_Activity_
Which lines of the listing hold the string "that"? Copy those lines.

_Given information_
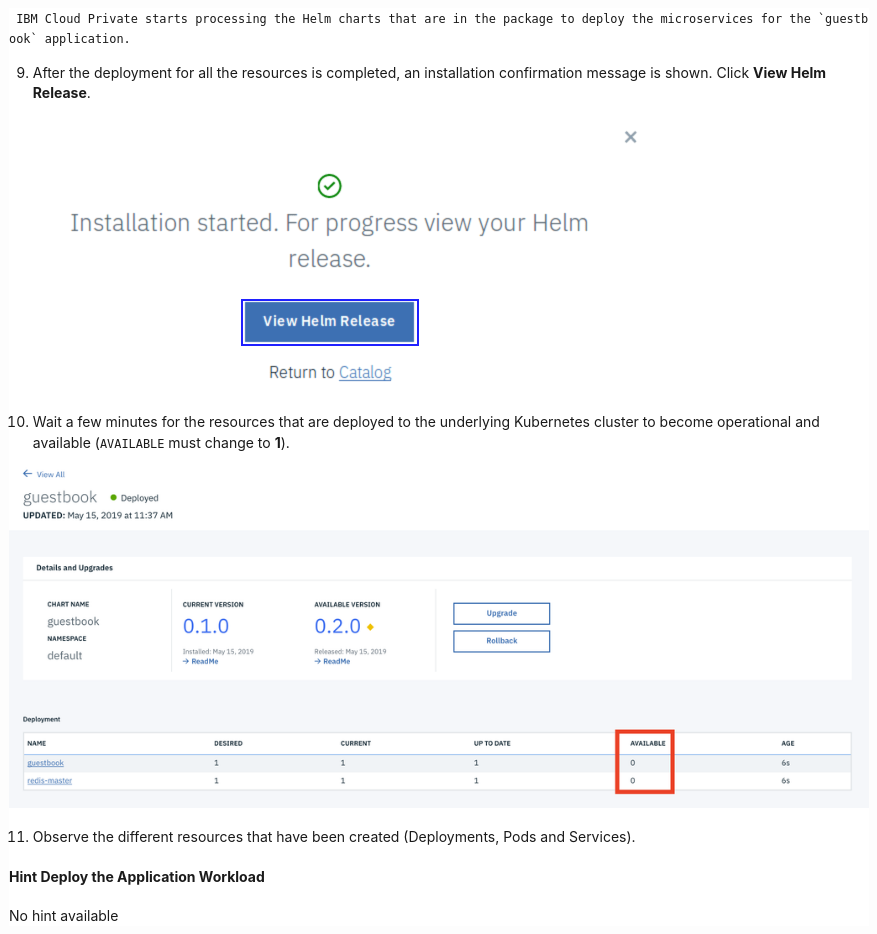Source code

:      IBM Cloud Private starts processing the Helm charts that are in the package to deploy the microservices for the `guestbook` application.

  9. After the deployment for all the resources is completed, an installation confirmation message is shown. Click **View Helm Release**.

   ![image-20181024133415-7](./images/image-20181024133415-7.png)

  10. Wait a few minutes for the resources that are deployed to the underlying Kubernetes cluster to become operational and available (`AVAILABLE` must change to **1**).

   ![image-20181024133415-7](./images/icp_8.png)
   
  11. Observe the different resources that have been created (Deployments, Pods and Services).
	







#### Hint Deploy the Application Workload

No hint available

_Written solution_
:      IBM Cloud Private starts processing the Helm charts that are in the package to deploy the microservices for the `guestbook` application.
  10. Wait a few minutes for the resources that are deployed to the underlying Kubernetes cluster to become operational and available (`AVAILABLE` must change to **1**).
  11. Observe the different resources that have been created (Deployments, Pods and Services).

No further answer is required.